Witchette eerst trok de aandacht van onderzoekers van ESET in april. Ze identificeerden de groep als een van de drie subgroepen van TA410, een brede cyberspionageoperatie met enkele banden met de Cicada-groep (ook bekend als APT10) die zich doorgaans richt op Amerikaanse nutsbedrijven en diplomatieke organisaties in het Midden-Oosten en Afrika, aldus de onderzoekers. gezegd. De andere subgroepen van TA410, zoals gevolgd door ESET, zijn FlowingFrog en JollyFrog.

In de eerste fase gebruikte Witchetty twee soorten malware – een achterdeur uit de eerste fase, bekend als X4 en een payload uit de tweede fase, bekend als LookBack – om zich te richten op overheden, diplomatieke missies, liefdadigheidsinstellingen en industriële/productieorganisaties.

Over het geheel genomen laten de recente aanvallen zien dat de groep zich ontpopt als een formidabele en slimme dreiging die kennis van de zwakke plekken van ondernemingen combineert met de ontwikkeling van eigen aangepaste tools om “belangrijke doelwitten” uit te schakelen, merkten de onderzoekers van Symantec op.

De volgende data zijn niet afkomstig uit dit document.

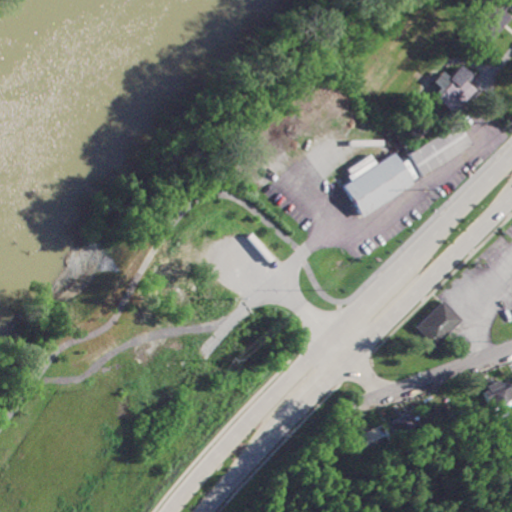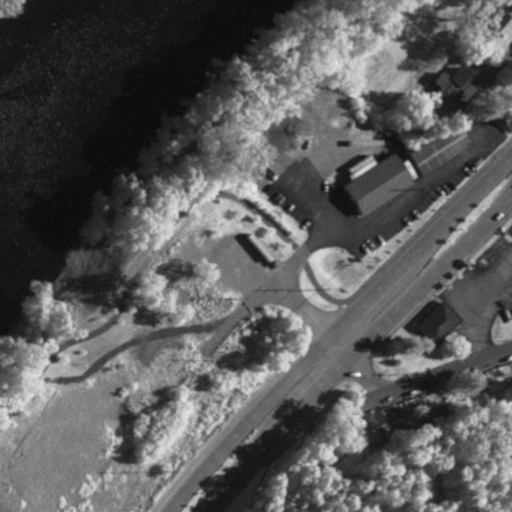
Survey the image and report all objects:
building: (487, 19)
road: (502, 58)
building: (447, 87)
river: (63, 105)
building: (434, 148)
building: (433, 149)
building: (355, 168)
building: (371, 184)
building: (371, 186)
parking lot: (302, 201)
road: (251, 216)
road: (295, 258)
road: (472, 298)
road: (288, 302)
building: (433, 322)
road: (335, 330)
park: (153, 343)
road: (355, 351)
road: (361, 360)
road: (413, 386)
building: (509, 386)
building: (495, 396)
road: (241, 405)
building: (402, 424)
building: (365, 439)
park: (378, 463)
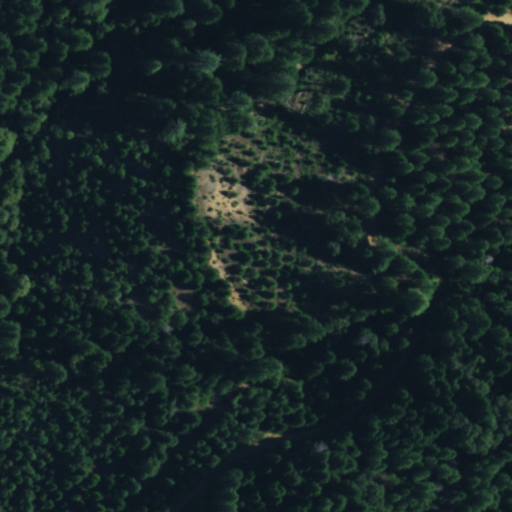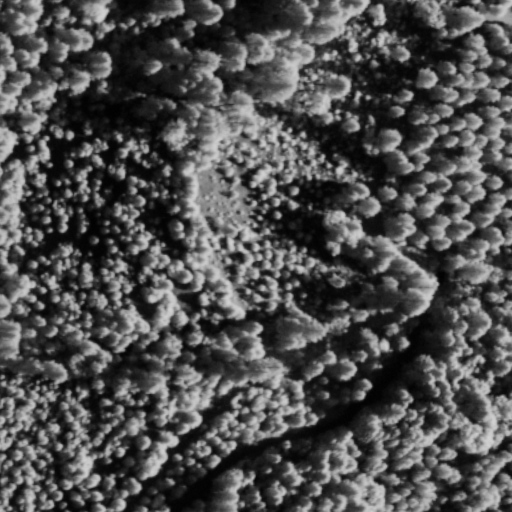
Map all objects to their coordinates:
park: (256, 256)
park: (269, 267)
road: (429, 289)
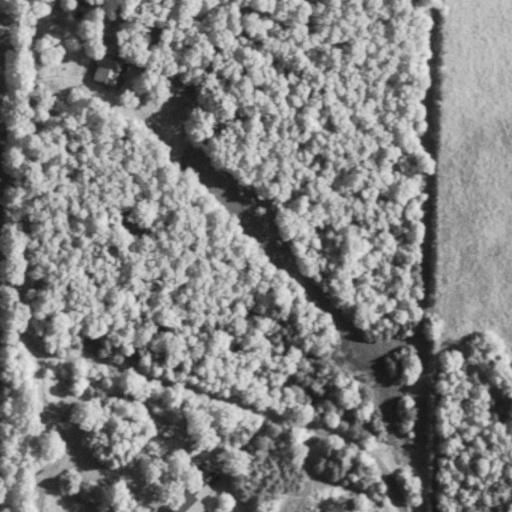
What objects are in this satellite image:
building: (104, 72)
road: (56, 361)
building: (189, 498)
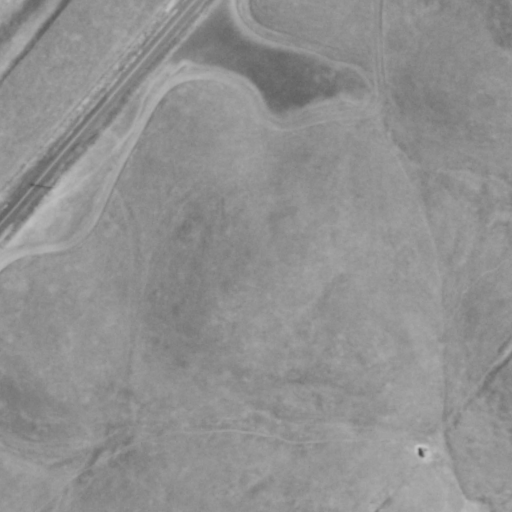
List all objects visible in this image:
road: (96, 107)
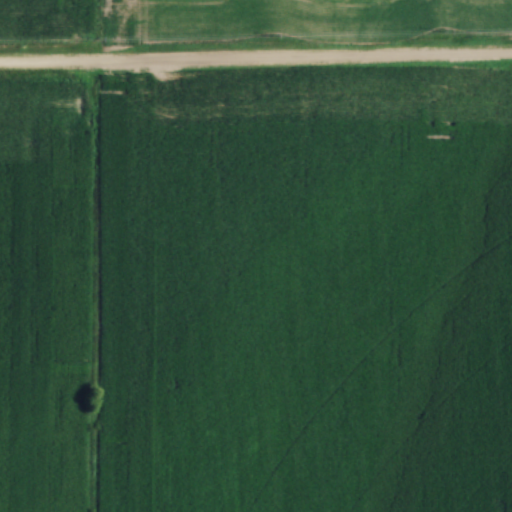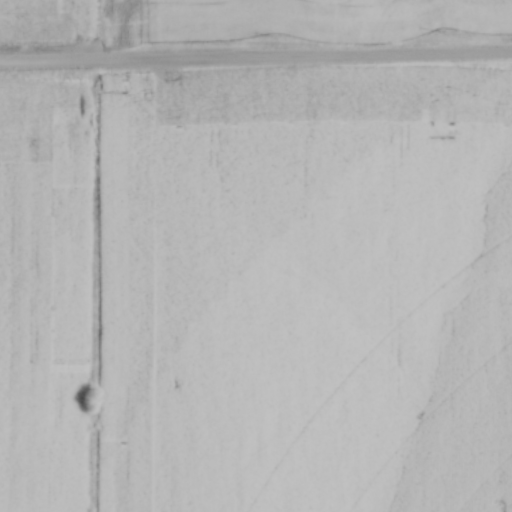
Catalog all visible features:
road: (256, 64)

“Het exploiteren van kwetsbaarheden op openbare servers biedt het een route naar organisaties, terwijl aangepaste tools in combinatie met bedreven gebruik van tactieken om van het land te leven het in staat stellen een langdurige, aanhoudende aanwezigheid in de beoogde organisatie te behouden”, stellen ze. schreef in de post.

Specifieke aanvalsdetails tegen overheidsinstanties

Specifieke details van een aanval op een overheidsinstantie in het Midden-Oosten laten zien dat Witchetty zeven maanden lang volhardde en in en uit de omgeving van het slachtoffer dook om naar believen kwaadaardige activiteiten uit te voeren.

De aanval begon op 27 februari, toen de groep misbruik maakte van de ProxyShell-kwetsbaarheid om het geheugen van het Local Security Authority Subsystem Service (LSASS)-proces te dumpen (dat in Windows verantwoordelijk is voor het afdwingen van het beveiligingsbeleid op het systeem) en ging van daaruit verder. .

In de loop van de volgende zes maanden bleef de groep processen dumpen; zijdelings over het netwerk verplaatst; exploiteerde zowel ProxyShell als ProxyLogon om webshells te installeren; installeerde de LookBack-achterdeur; voerde een PowerShell-script uit dat de laatste login-accounts op een bepaalde server kon uitvoeren; en probeerde kwaadaardige code uit te voeren vanaf C2-servers.

De laatste activiteit van de aanval die onderzoekers observeerden vond plaats op 1 september, toen Witchetty externe bestanden downloadde; een zip-bestand gedecomprimeerd met een implementatietool; en voerde externe PowerShell-scripts uit, evenals de aangepaste proxy-tool om contact te maken met de C2-servers, zeiden ze.